We know that, even in the adult brain, education and
training can change brain structure
-is it just a result of low-birth weight, socio-economic
factors influencing other (e.g. educational) processes?
For argument sake, however, let us imagine that this
reduction in gray matter is also linked to a genetic
difference.
Does that make it a cause?
Neuroconstructivist Caveats
Recalling the neuroconstructivist approach:
* probabilistic epigenetics and Waddington, external
environmental effects, the importance of common stimuli
So, even with possible genes identified, non-genetic
environmental factors may still account for large amounts
of variance (e.g. more than half of the variance in dyslexia
data - DeFries et al., 1993)
* if neural pathway construction influenced by neural inputs
from other areas, then “atypicality” in one area will produce
“atypicality” elsewhere.
So, other atypical parts of the brain may be involved with
unusual parietal development
Neuroconstructivist Caveats
* damage to brain systems more devastating in
development terms than damage to cortical areas
It may be a “smaller” atypicality in a system of the brain
causing this - more difficult to detect - such as atypical
early thalamic input.
* different types of initial atypicality can result in same
outcomes – i.e. if the same brain system affected.
….and so this “smaller” atypicality may not be exclusive
to dyscalculia.
Many questions unanswered….
Are their genetic differences?
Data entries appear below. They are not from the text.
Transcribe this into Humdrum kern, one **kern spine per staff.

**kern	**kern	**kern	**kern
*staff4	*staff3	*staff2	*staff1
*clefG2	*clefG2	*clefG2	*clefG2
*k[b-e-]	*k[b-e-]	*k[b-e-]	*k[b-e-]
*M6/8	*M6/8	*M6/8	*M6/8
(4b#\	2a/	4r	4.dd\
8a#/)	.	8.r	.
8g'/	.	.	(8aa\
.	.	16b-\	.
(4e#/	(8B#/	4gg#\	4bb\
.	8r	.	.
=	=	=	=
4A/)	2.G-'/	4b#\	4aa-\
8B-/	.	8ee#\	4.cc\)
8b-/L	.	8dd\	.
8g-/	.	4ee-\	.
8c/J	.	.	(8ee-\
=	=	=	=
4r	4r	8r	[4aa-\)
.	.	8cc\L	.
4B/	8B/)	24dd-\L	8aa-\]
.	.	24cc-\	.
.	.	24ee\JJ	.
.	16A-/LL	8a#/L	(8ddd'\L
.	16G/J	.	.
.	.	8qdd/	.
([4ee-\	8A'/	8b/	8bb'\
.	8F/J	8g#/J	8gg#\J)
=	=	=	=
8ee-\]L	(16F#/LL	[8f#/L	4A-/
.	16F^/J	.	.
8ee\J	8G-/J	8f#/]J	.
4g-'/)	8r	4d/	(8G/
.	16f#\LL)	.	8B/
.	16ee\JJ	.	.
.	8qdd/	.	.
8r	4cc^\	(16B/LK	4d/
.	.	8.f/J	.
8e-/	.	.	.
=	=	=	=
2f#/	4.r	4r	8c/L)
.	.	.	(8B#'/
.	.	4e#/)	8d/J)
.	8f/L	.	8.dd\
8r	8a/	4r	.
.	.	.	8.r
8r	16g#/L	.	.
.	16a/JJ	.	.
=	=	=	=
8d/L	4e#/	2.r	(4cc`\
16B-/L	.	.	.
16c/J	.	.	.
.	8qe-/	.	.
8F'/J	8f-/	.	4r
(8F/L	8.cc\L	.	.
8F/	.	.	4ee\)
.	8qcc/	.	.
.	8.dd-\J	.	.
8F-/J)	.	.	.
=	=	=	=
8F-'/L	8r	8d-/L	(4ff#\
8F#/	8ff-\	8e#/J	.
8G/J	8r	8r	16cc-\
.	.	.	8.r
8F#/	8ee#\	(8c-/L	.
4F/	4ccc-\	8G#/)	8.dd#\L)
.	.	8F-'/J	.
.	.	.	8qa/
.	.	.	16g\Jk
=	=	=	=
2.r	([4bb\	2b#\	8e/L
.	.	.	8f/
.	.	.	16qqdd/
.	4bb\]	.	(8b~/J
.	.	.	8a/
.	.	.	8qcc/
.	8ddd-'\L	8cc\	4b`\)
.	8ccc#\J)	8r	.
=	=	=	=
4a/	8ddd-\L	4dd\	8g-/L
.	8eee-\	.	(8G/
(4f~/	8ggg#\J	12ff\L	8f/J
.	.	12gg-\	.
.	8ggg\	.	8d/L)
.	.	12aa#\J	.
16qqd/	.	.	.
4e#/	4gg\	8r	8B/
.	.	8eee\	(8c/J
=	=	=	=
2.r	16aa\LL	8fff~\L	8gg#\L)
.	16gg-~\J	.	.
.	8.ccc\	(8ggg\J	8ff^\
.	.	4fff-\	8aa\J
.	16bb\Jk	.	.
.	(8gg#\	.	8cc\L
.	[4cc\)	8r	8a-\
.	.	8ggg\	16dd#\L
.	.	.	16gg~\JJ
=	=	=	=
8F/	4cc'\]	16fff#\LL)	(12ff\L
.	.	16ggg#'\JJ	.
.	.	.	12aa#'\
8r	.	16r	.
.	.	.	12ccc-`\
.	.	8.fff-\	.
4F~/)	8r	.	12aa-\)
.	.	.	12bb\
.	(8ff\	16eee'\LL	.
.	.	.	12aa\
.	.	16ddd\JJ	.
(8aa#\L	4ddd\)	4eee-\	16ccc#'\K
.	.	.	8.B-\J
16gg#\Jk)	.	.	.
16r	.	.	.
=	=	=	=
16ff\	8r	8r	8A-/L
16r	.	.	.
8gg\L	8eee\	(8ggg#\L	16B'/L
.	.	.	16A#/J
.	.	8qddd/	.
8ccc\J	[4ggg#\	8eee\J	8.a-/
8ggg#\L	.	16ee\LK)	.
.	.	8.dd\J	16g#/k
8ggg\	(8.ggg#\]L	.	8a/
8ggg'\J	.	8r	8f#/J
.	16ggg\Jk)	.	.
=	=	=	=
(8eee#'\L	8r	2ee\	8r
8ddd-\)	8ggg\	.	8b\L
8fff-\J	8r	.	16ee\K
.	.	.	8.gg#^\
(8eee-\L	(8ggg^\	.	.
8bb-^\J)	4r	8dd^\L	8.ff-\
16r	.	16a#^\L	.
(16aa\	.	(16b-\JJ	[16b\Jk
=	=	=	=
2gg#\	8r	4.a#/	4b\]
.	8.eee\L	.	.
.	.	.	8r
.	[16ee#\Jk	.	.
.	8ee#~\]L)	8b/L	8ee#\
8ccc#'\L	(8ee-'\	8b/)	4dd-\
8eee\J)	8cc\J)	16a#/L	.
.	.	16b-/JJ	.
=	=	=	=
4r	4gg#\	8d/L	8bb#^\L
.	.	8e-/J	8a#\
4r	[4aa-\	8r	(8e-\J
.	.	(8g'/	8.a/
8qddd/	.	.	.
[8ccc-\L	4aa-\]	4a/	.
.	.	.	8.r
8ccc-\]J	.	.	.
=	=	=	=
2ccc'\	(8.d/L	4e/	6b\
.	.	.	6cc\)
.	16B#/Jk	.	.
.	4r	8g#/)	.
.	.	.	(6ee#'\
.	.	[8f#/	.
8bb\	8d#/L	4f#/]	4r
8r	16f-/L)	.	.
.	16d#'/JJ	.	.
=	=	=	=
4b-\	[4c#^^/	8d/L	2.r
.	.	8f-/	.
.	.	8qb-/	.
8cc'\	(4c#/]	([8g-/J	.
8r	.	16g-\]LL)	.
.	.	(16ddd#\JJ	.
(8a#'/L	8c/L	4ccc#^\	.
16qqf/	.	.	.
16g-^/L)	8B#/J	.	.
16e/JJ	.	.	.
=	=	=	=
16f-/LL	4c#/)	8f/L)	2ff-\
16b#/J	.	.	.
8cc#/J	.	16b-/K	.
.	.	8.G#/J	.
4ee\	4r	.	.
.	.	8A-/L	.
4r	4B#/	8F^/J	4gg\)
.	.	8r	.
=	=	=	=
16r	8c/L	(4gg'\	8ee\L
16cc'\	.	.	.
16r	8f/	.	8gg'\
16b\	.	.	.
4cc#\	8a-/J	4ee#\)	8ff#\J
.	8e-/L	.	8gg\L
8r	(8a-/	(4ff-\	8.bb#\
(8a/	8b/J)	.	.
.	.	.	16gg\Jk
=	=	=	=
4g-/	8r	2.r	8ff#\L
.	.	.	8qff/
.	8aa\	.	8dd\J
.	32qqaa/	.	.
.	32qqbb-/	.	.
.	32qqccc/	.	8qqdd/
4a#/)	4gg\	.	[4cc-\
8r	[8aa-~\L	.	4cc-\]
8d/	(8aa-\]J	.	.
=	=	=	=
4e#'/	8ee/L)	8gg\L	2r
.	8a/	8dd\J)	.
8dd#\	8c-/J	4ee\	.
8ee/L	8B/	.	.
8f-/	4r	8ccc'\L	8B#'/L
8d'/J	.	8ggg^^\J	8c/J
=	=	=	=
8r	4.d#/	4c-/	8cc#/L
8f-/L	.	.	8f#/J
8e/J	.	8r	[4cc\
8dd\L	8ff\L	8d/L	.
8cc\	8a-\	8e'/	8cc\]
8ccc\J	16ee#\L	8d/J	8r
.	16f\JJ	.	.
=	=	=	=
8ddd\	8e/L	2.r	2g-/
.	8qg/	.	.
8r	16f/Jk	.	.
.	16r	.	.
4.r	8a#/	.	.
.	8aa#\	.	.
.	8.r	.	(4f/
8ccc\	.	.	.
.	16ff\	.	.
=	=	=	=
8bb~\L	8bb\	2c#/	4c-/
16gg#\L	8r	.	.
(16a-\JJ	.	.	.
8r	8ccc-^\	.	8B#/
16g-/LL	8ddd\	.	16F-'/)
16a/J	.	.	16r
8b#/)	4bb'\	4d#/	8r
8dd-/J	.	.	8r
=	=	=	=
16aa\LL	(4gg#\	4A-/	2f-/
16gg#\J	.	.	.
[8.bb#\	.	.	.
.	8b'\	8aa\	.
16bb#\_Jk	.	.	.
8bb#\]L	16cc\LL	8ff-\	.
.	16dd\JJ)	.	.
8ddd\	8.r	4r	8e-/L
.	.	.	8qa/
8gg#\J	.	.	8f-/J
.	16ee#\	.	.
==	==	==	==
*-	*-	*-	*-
What level of variance do
these account for in dyscalculia?
What gray matter differences are associated with
dyscalculia? Do these co-occur with other disorders?
When do these differences first emerge in development?
What sort of interventions influence mathematical and
neural outcomes (ability, activity, structure)?*
Beware of “cause”
Modern developmental cognitive neuroscientific
approaches emphasise that
Two of John Morton’s maxims when discussing
cause:
“there is no single cause of anything”
“nothing is determined”
(Morton, 2004).
“Cause is not an easy word. Its popular use
would be laughable if it was not so
dangerous, informing, as it does, government
policy on matters that affect us all.”